London is either the world’s top or second-placed city for financial services. Unlike the global profit raiding corporation tax surcharge, an FTT would increase the cost of these services in Britain, as well as penalising banks for doing more business here, in both cases hitting one of Britain’s most significant export industries. As importers aren’t exactly queuing up to buy our coal or steel (SSI announced today that it’s mothballing its Redcar plant, with the loss of 1,700 jobs) this would be a problem.
If the Robin Hood tax were imposed on top rather than instead of the surcharge under a future Labour government, this problem would be compounded. It could be the last straw for big banks like HSBC and Standard Chartered, which are already considering emigrating to warmer climes.
Of course, much would depend on exactly what the details of the policy are. There’s an FTT and an FTT, after all. France, for instance, has one that’s less burdensome that Britain’s modest stamp duty on share transactions.
Indeed, it’s important not to jump to conclusions with any of the other policies associated with Corbynomics that McDonnell has spoken about since taking his new job – including a higher top rate of income tax, adding an economic growth target to the Bank of England’s current inflation-oriented remit (possibly manifested through ‘people’s QE’) and setting up a ‘people’s investment bank’.
These could end up so watered down as to be positively mainstream (dare we say Blairite?) by the time they end up in the party’s manifesto.
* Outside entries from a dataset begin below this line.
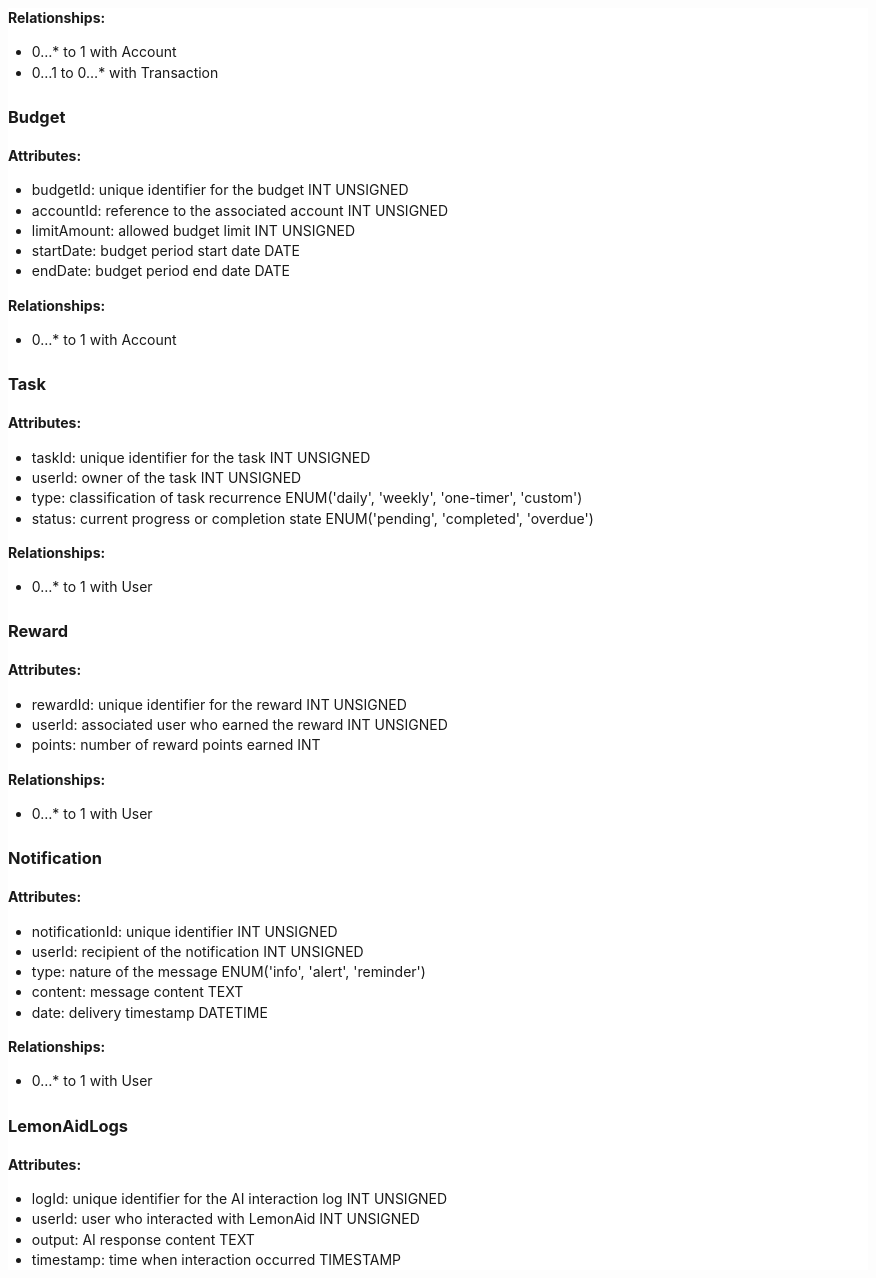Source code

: **Relationships:**
- 0…* to 1 with Account
- 0…1 to 0…* with Transaction

### Budget
**Attributes:**
- budgetId: unique identifier for the budget INT UNSIGNED
- accountId: reference to the associated account INT UNSIGNED
- limitAmount: allowed budget limit INT UNSIGNED
- startDate: budget period start date DATE
- endDate: budget period end date DATE

**Relationships:**
- 0…* to 1 with Account

### Task
**Attributes:**
- taskId: unique identifier for the task INT UNSIGNED
- userId: owner of the task INT UNSIGNED
- type: classification of task recurrence ENUM('daily', 'weekly', 'one-timer', 'custom')
- status: current progress or completion state ENUM('pending', 'completed', 'overdue')

**Relationships:**
- 0…* to 1 with User

### Reward
**Attributes:**
- rewardId: unique identifier for the reward INT UNSIGNED
- userId: associated user who earned the reward INT UNSIGNED
- points: number of reward points earned INT

**Relationships:**
- 0…* to 1 with User

### Notification
**Attributes:**
- notificationId: unique identifier INT UNSIGNED
- userId: recipient of the notification INT UNSIGNED
- type: nature of the message ENUM('info', 'alert', 'reminder')
- content: message content TEXT
- date: delivery timestamp DATETIME

**Relationships:**
- 0…* to 1 with User

### LemonAidLogs
**Attributes:**
- logId: unique identifier for the AI interaction log INT UNSIGNED
- userId: user who interacted with LemonAid INT UNSIGNED
- output: AI response content TEXT
- timestamp: time when interaction occurred TIMESTAMP
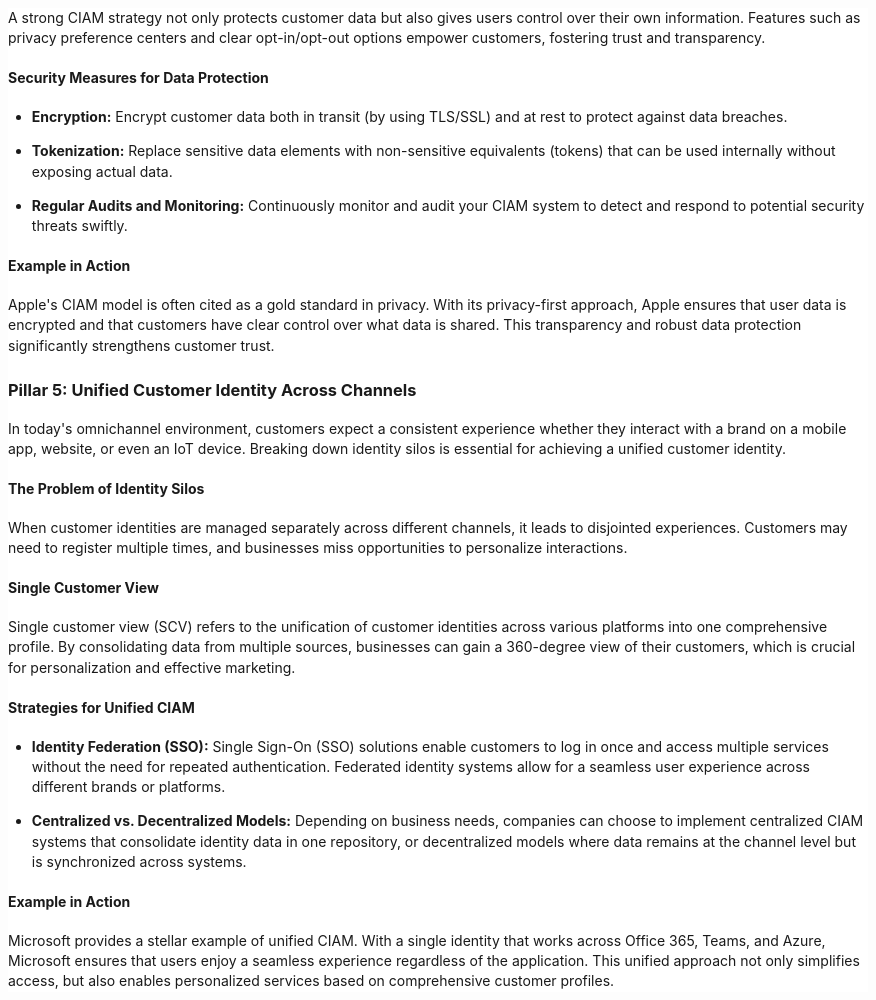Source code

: A strong CIAM strategy not only protects customer data but also gives users control over their own information. Features such as privacy preference centers and clear opt-in/opt-out options empower customers, fostering trust and transparency.

#### **Security Measures for Data Protection**

-   **Encryption:** Encrypt customer data both in transit (by using TLS/SSL) and at rest to protect against data breaches.

-   **Tokenization:** Replace sensitive data elements with non-sensitive equivalents (tokens) that can be used internally without exposing actual data.

-   **Regular Audits and Monitoring:** Continuously monitor and audit your CIAM system to detect and respond to potential security threats swiftly.

#### **Example in Action**

Apple's CIAM model is often cited as a gold standard in privacy. With its privacy-first approach, Apple ensures that user data is encrypted and that customers have clear control over what data is shared. This transparency and robust data protection significantly strengthens customer trust.

### **Pillar 5: Unified Customer Identity Across Channels**

In today's omnichannel environment, customers expect a consistent experience whether they interact with a brand on a mobile app, website, or even an IoT device. Breaking down identity silos is essential for achieving a unified customer identity.

#### **The Problem of Identity Silos**

When customer identities are managed separately across different channels, it leads to disjointed experiences. Customers may need to register multiple times, and businesses miss opportunities to personalize interactions.

#### **Single Customer View**

Single customer view (SCV) refers to the unification of customer identities across various platforms into one comprehensive profile. By consolidating data from
multiple sources, businesses can gain a 360-degree view of their customers, which is crucial for personalization and effective marketing.

#### **Strategies for Unified CIAM**

-   **Identity Federation (SSO):** Single Sign-On (SSO) solutions enable customers to log in once and access multiple services without the need for repeated authentication. Federated identity systems allow for a seamless user experience across different brands or platforms.

-   **Centralized vs. Decentralized Models:** Depending on business needs, companies can choose to implement centralized CIAM systems that consolidate identity data in one repository, or decentralized models where data remains at the channel level but is synchronized across systems.

#### **Example in Action**

Microsoft provides a stellar example of unified CIAM. With a single identity that works across Office 365, Teams, and Azure, Microsoft ensures that users enjoy a seamless experience regardless of the
application. This unified approach not only simplifies access, but also enables personalized services based on comprehensive customer profiles.
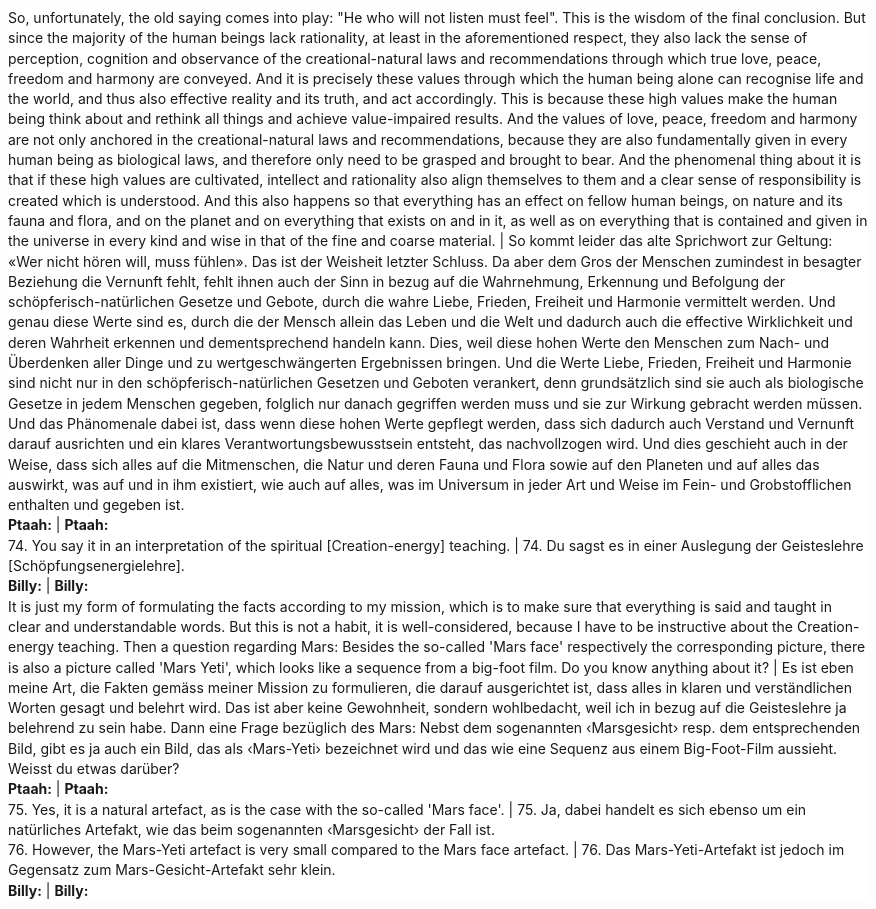 So, unfortunately, the old saying comes into play: "He who will not listen must feel". This is the wisdom of the final conclusion. But since the majority of the human beings lack rationality, at least in the aforementioned respect, they also lack the sense of perception, cognition and observance of the creational-natural laws and recommendations through which true love, peace, freedom and harmony are conveyed. And it is precisely these values through which the human being alone can recognise life and the world, and thus also effective reality and its truth, and act accordingly. This is because these high values make the human being think about and rethink all things and achieve value-impaired results. And the values of love, peace, freedom and harmony are not only anchored in the creational-natural laws and recommendations, because they are also fundamentally given in every human being as biological laws, and therefore only need to be grasped and brought to bear. And the phenomenal thing about it is that if these high values are cultivated, intellect and rationality also align themselves to them and a clear sense of responsibility is created which is understood. And this also happens so that everything has an effect on fellow human beings, on nature and its fauna and flora, and on the planet and on everything that exists on and in it, as well as on everything that is contained and given in the universe in every kind and wise in that of the fine and coarse material.  | So kommt leider das alte Sprichwort zur Geltung: «Wer nicht hören will, muss fühlen». Das ist der Weisheit letzter Schluss. Da aber dem Gros der Menschen zumindest in besagter Beziehung die Vernunft fehlt, fehlt ihnen auch der Sinn in bezug auf die Wahrnehmung, Erkennung und Befolgung der schöpferisch-natürlichen Gesetze und Gebote, durch die wahre Liebe, Frieden, Freiheit und Harmonie vermittelt werden. Und genau diese Werte sind es, durch die der Mensch allein das Leben und die Welt und dadurch auch die effective Wirklichkeit und deren Wahrheit erkennen und dementsprechend handeln kann. Dies, weil diese hohen Werte den Menschen zum Nach- und Überdenken aller Dinge und zu wertgeschwängerten Ergebnissen bringen. Und die Werte Liebe, Frieden, Freiheit und Harmonie sind nicht nur in den schöpferisch-natürlichen Gesetzen und Geboten verankert, denn grundsätzlich sind sie auch als biologische Gesetze in jedem Menschen gegeben, folglich nur danach gegriffen werden muss und sie zur Wirkung gebracht werden müssen. Und das Phänomenale dabei ist, dass wenn diese hohen Werte gepflegt werden, dass sich dadurch auch Verstand und Vernunft darauf ausrichten und ein klares Verantwortungsbewusstsein entsteht, das nachvollzogen wird. Und dies geschieht auch in der Weise, dass sich alles auf die Mitmenschen, die Natur und deren Fauna und Flora sowie auf den Planeten und auf alles das auswirkt, was auf und in ihm existiert, wie auch auf alles, was im Universum in jeder Art und Weise im Fein- und Grobstofflichen enthalten und gegeben ist.   
**Ptaah:** | **Ptaah:**  
74. You say it in an interpretation of the spiritual [Creation-energy] teaching.  | 74. Du sagst es in einer Auslegung der Geisteslehre [Schöpfungsenergielehre].   
**Billy:** | **Billy:**  
It is just my form of formulating the facts according to my mission, which is to make sure that everything is said and taught in clear and understandable words. But this is not a habit, it is well-considered, because I have to be instructive about the Creation-energy teaching. Then a question regarding Mars: Besides the so-called 'Mars face' respectively the corresponding picture, there is also a picture called 'Mars Yeti', which looks like a sequence from a big-foot film. Do you know anything about it?  | Es ist eben meine Art, die Fakten gemäss meiner Mission zu formulieren, die darauf ausgerichtet ist, dass alles in klaren und verständlichen Worten gesagt und belehrt wird. Das ist aber keine Gewohnheit, sondern wohlbedacht, weil ich in bezug auf die Geisteslehre ja belehrend zu sein habe. Dann eine Frage bezüglich des Mars: Nebst dem sogenannten ‹Marsgesicht› resp. dem entsprechenden Bild, gibt es ja auch ein Bild, das als ‹Mars-Yeti› bezeichnet wird und das wie eine Sequenz aus einem Big-Foot-Film aussieht. Weisst du etwas darüber?   
**Ptaah:** | **Ptaah:**  
75. Yes, it is a natural artefact, as is the case with the so-called 'Mars face'.  | 75. Ja, dabei handelt es sich ebenso um ein natürliches Artefakt, wie das beim sogenannten ‹Marsgesicht› der Fall ist.   
76. However, the Mars-Yeti artefact is very small compared to the Mars face artefact.  | 76. Das Mars-Yeti-Artefakt ist jedoch im Gegensatz zum Mars-Gesicht-Artefakt sehr klein.   
**Billy:** | **Billy:**  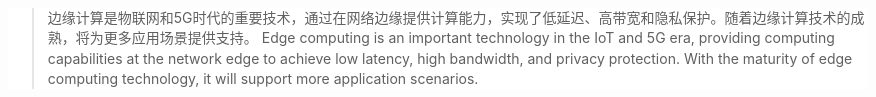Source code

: > 边缘计算是物联网和5G时代的重要技术，通过在网络边缘提供计算能力，实现了低延迟、高带宽和隐私保护。随着边缘计算技术的成熟，将为更多应用场景提供支持。
> Edge computing is an important technology in the IoT and 5G era, providing computing capabilities at the network edge to achieve low latency, high bandwidth, and privacy protection. With the maturity of edge computing technology, it will support more application scenarios.
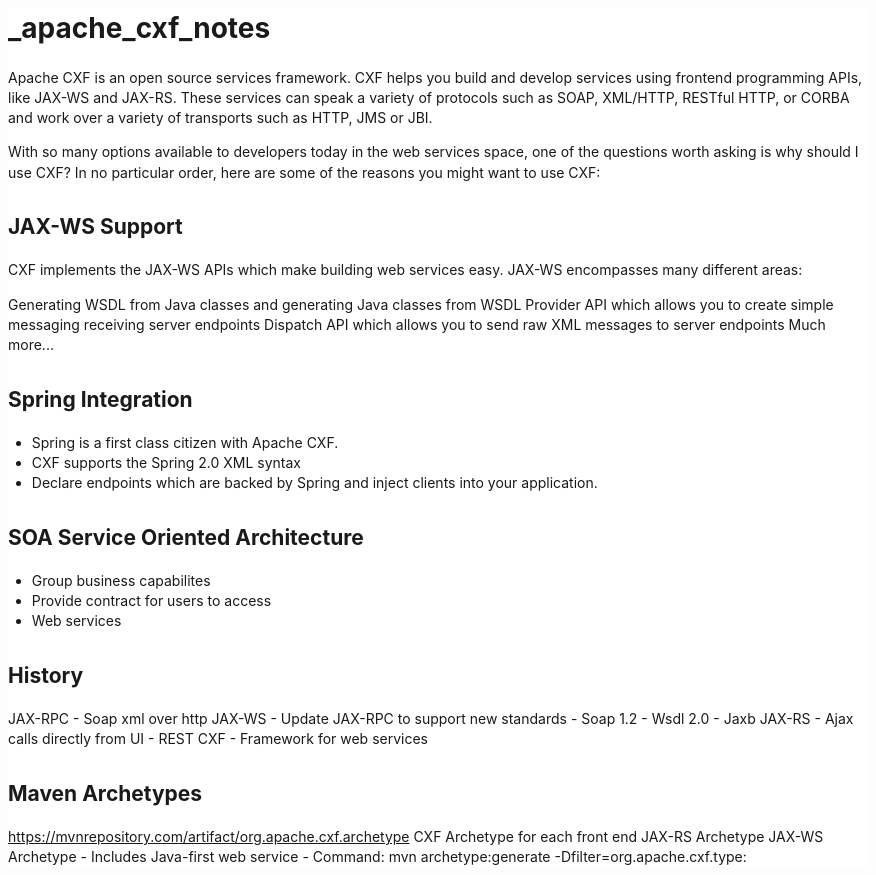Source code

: # _apache_cxf_notes

Apache CXF is an open source services framework. CXF helps you build and develop services using frontend programming APIs, like JAX-WS and JAX-RS. These services can speak a variety of protocols such as SOAP, XML/HTTP, RESTful HTTP, or CORBA and work over a variety of transports such as HTTP, JMS or JBI.

With so many options available to developers today in the web services space, one of the questions worth asking is why should I use CXF? In no particular order, here are some of the reasons you might want to use CXF:

## JAX-WS Support
CXF implements the JAX-WS APIs which make building web services easy. JAX-WS encompasses many different areas:

Generating WSDL from Java classes and generating Java classes from WSDL
Provider API which allows you to create simple messaging receiving server endpoints
Dispatch API which allows you to send raw XML messages to server endpoints
Much more...

## Spring Integration
- Spring is a first class citizen with Apache CXF. 
- CXF supports the Spring 2.0 XML syntax
- Declare endpoints which are backed by Spring and inject clients into your application.

## SOA Service Oriented Architecture
- Group business capabilites
- Provide contract for users to access
- Web services

## History
JAX-RPC
    - Soap xml over http
JAX-WS
    - Update JAX-RPC to support new standards
    - Soap 1.2
    - Wsdl 2.0
    - Jaxb
JAX-RS
    - Ajax calls directly from UI
    - REST
CXF
    - Framework for web services


## Maven Archetypes
https://mvnrepository.com/artifact/org.apache.cxf.archetype
CXF Archetype for each front end
JAX-RS Archetype
JAX-WS Archetype
    - Includes Java-first web service
    - Command: mvn archetype:generate -Dfilter=org.apache.cxf.type: 
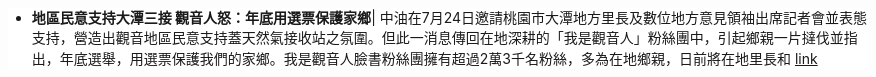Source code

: - **地區民意支持大潭三接  觀音人怒：年底用選票保護家鄉**|  中油在7月24日邀請桃園市大潭地方里長及數位地方意見領袖出席記者會並表態支持，營造出觀音地區民意支持蓋天然氣接收站之氛圍。但此一消息傳回在地深耕的「我是觀音人」粉絲團中，引起鄉親一片撻伐並指出，年底選舉，用選票保護我們的家鄉。我是觀音人臉書粉絲團擁有超過2萬3千名粉絲，多為在地鄉親，日前將在地里長和 [link](http://bit.ly/2uSZM3R)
McDonnell has said Labour’s economic policies will be ‘tested and tested again’, and has appointed several leading (though largely left-leaning) economists – including Thomas Piketty and Nobel Prize winner Joseph Stiglitz – to advise him. Dogma, for the time being at least, appears secondary to electability.
Besides, concerned capitalists should take solace in knowing that, however hardline or anti-business McDonnell and Corbyn's policies may or may not be, there's a long, long way to go before they take them to the electorate at the end of this parliament. Assuming the party hasn’t purged them by then, of course.